STUDY TEXT:
=== Begin Enclosure ===
The Monophysites* of Syria who rejected the doctrine of the two natures in Christ and who have been traditionally named after Jacob Baradaeus.* After the Council of Chalcedon (451) the Syrian patriarch withdrew his church from communion with other Eastern churches because he did not accept the christological doctrine set forth by the council. Often persecuted, this Monophysite church experienced strengthening through the labors of Jacob Baradaeus and his supporters. Also, Empress Theodora treated it sympathetically during the mid-sixth century. It was at the Second Council of Nicea (787) that it was described as “Jacobite” in the anathemas against the Monophysite doctrine.

Though suffering numerical losses through the Muslim conquests and through internal schisms and losses to the Roman Catholic Church in the seventeenth century, the Jacobite Church still exists, but with a small membership. Its patriarch, while taking his title from Antioch, lives elsewhere. The bread for the Eucharist is made of leavened dough mixed with salt and oil; in the liturgy to the trisagion is added the words “who was crucified on your account”; and the sign of the cross is made with one finger (perhaps to emphasize the doctrine of the one nature of Christ). Among the theologians of the Jacobites are reckoned Isaac of Antioch, Jacob of Edessa,* and Jacob of Sarug.*

See D. Attwater, The Dissident Eastern Churches (1937).
=== End Enclosure ===
EXERCISE DATA:
=== Begin Enclosure ===
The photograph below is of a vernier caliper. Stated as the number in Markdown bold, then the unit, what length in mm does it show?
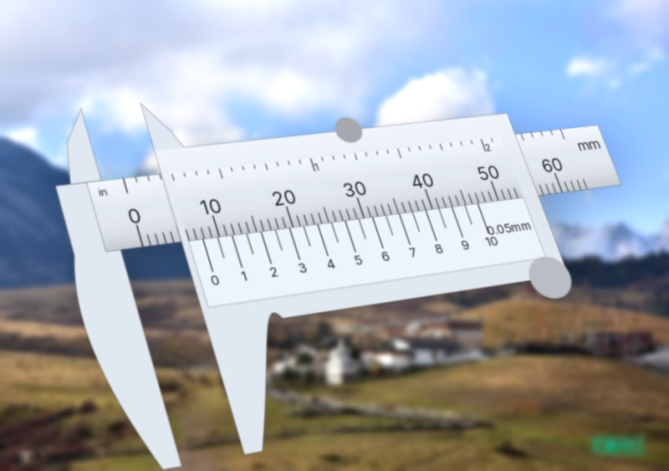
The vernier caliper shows **7.8** mm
=== End Enclosure ===
WHAT YOU WILL DO: From the passage on the Jacobite Church above, copy word for word the section that opens with the words containing "Though suffering numerical" and closes with "Eastern Churches (1937).".

ANSWER FOR THE TASK:
Though suffering numerical losses through the Muslim conquests and through internal schisms and losses to the Roman Catholic Church in the seventeenth century, the Jacobite Church still exists, but with a small membership. Its patriarch, while taking his title from Antioch, lives elsewhere. The bread for the Eucharist is made of leavened dough mixed with salt and oil; in the liturgy to the trisagion is added the words “who was crucified on your account”; and the sign of the cross is made with one finger (perhaps to emphasize the doctrine of the one nature of Christ). Among the theologians of the Jacobites are reckoned Isaac of Antioch, Jacob of Edessa,* and Jacob of Sarug.*

See D. Attwater, The Dissident Eastern Churches (1937).